# [What you will do]
List every equation number that the Vlasov equation excerpt assigns to a displayed equation.

The Vlasov equation is the collisionless form of the Boltzmann equation. The Vlasov equation can be written as: $$ \frac{ \partial f_{s} }{ \partial t } + \mathbf{v} \cdot \nabla f_{s} + \frac{ \mathbf{F} }{ m_{s} } \cdot \nabla_{\mathbf{v}} f_{s} = 0 \tag{1} $$ where $f_{s} = f_{s}\left( \mathbf{x}, \mathbf{v}, t \right)$ is the particle velocity distribution function of species $s$ (e.g., Maxwellian), $\mathbf{F}$ is an external force, and the kth component of $\nabla_{\mathbf{v}}$ is given by $\hat{\mathbf{k}} \ \partial / \partial v_{k}$. Let us modify Equation 1 by using the Lorentz force for $\mathbf{F} \rightarrow \mathbf{F}_{em}$ and linearizing it, i.e., assume $Q \rightarrow \langle Q \rangle + \delta Q$, where $\langle \ \rangle$ is an ensemble average and $\langle \delta Q \rangle = 0$. From this, we can construct an average and fluctuating form of Equation 1. I will drop the subscript $s$ out of laziness for the rest of the derivation.

The average form is given by: $$ \frac{ \partial \langle f \rangle }{ \partial t } + \mathbf{v} \cdot \nabla \langle f \rangle + \frac{ \langle \mathbf{F}_{em} \rangle }{m} \cdot \nabla_{\mathbf{v}} \langle f \rangle = \mathcal{C} \tag{2a} $$ where $\mathcal{C}$ is a proxy for a collision term given by: $$ \mathcal{C} = - \langle \frac{ \delta \ \mathbf{F}_{em} }{ m } \cdot \nabla_{\mathbf{v}} \delta f \rangle \tag{2b} $$ The fluctuating form is given by: $$ \frac{ \partial }{ \partial t } \delta f + \mathbf{v} \cdot \nabla \delta f + \langle \mathbf{F}_{em} \rangle \cdot \nabla_{\mathbf{v}} \delta f + \delta \mathbf{F}_{em} \cdot \nabla_{\mathbf{v}} \langle f \rangle = - \delta \mathbf{F}_{em} \cdot \nabla_{\mathbf{v}} \delta f - \mathcal{C} \tag{3} $$

There is an important distinction between the collision term, $\mathcal{C}$, and the classical binary collision term found in Boltzmann's equation. $\mathcal{C}$ does not conserve the local momentum and energy density of the particles. More importantly, $\mathcal{C}$ does not cause the plasma to relax to a Maxwellian [e.g., see Tidman and Krall, 1971].

# [Data entries]
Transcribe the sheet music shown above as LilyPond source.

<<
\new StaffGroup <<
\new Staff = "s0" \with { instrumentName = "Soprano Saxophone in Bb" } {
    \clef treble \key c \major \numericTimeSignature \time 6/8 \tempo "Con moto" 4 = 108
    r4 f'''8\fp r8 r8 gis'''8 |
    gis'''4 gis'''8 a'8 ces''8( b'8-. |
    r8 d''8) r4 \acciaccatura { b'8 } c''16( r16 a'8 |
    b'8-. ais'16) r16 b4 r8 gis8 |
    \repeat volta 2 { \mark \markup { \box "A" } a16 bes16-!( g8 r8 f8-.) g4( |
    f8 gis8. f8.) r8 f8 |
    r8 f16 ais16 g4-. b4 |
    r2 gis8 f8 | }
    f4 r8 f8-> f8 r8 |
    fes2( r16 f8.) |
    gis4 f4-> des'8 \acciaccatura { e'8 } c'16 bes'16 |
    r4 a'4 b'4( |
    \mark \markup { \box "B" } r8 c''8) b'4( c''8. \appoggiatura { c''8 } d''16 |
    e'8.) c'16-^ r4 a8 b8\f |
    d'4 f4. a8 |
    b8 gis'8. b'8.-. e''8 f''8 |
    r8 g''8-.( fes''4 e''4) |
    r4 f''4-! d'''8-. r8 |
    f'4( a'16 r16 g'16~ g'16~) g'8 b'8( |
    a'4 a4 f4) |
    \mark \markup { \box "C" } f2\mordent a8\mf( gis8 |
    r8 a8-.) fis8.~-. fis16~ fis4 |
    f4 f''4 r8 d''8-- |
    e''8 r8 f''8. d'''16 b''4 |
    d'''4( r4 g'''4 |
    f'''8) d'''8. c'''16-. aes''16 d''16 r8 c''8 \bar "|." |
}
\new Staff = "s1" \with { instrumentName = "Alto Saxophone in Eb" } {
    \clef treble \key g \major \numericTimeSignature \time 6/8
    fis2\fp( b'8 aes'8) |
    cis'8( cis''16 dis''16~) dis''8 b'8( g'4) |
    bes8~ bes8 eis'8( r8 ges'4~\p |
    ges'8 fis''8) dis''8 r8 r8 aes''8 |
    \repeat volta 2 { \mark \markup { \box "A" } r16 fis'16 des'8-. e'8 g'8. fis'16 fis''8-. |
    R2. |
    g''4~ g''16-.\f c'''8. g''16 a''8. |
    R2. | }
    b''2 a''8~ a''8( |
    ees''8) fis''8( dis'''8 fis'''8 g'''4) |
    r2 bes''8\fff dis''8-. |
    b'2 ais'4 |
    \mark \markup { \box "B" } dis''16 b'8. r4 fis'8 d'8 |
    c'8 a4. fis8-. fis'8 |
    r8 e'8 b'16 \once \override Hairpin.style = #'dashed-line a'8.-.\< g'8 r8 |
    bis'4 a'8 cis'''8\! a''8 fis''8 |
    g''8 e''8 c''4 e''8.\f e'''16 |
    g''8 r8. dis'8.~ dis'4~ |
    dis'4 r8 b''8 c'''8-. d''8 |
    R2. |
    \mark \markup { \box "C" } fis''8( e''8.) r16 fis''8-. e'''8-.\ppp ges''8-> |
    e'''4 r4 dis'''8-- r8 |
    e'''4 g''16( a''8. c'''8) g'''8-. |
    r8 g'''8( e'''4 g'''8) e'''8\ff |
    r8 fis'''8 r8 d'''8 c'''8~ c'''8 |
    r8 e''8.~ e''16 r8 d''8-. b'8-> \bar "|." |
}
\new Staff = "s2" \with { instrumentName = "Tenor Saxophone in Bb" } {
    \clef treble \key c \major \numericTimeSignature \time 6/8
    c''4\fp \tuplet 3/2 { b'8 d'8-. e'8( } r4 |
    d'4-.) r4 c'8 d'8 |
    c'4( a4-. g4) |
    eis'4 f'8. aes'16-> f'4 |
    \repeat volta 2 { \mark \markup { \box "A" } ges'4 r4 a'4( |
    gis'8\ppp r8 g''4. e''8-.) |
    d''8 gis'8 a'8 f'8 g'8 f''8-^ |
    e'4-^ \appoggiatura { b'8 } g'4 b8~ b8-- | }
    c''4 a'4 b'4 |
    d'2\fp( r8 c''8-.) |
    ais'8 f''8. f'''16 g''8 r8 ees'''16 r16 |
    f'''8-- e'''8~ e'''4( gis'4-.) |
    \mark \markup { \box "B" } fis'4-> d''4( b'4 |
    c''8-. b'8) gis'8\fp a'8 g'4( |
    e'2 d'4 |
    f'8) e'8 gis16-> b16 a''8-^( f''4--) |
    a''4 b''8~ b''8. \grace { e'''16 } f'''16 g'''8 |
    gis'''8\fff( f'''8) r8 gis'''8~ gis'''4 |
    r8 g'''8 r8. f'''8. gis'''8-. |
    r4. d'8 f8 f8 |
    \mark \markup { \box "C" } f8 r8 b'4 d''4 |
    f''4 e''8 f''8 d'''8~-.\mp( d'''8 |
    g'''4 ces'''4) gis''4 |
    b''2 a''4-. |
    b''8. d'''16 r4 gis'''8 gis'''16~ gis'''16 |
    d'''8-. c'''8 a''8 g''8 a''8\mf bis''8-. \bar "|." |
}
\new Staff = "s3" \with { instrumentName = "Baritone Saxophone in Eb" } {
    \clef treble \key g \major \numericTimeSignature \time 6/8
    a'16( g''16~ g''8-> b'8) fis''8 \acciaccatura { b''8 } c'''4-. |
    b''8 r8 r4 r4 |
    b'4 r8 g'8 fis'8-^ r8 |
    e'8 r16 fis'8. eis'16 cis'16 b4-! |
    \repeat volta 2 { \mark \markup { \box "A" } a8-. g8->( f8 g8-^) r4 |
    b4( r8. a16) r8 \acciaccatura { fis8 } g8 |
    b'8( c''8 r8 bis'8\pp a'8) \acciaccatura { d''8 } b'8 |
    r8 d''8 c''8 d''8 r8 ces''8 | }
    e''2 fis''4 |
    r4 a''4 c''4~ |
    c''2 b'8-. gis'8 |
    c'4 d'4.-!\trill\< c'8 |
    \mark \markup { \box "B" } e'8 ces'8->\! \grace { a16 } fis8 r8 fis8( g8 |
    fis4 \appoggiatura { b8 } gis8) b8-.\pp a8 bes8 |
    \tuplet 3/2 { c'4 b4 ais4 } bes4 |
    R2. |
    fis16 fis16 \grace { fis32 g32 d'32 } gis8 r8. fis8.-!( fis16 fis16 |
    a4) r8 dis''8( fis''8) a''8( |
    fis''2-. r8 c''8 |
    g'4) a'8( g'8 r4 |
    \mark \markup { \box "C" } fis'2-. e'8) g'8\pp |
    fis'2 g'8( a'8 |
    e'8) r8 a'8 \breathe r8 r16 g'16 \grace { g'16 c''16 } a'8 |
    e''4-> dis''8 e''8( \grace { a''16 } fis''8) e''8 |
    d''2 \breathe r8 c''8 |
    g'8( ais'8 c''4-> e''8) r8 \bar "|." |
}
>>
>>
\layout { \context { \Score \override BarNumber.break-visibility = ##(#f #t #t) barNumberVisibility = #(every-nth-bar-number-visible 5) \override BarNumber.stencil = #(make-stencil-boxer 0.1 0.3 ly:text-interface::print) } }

# [Final result]
1, 2a, 2b, 3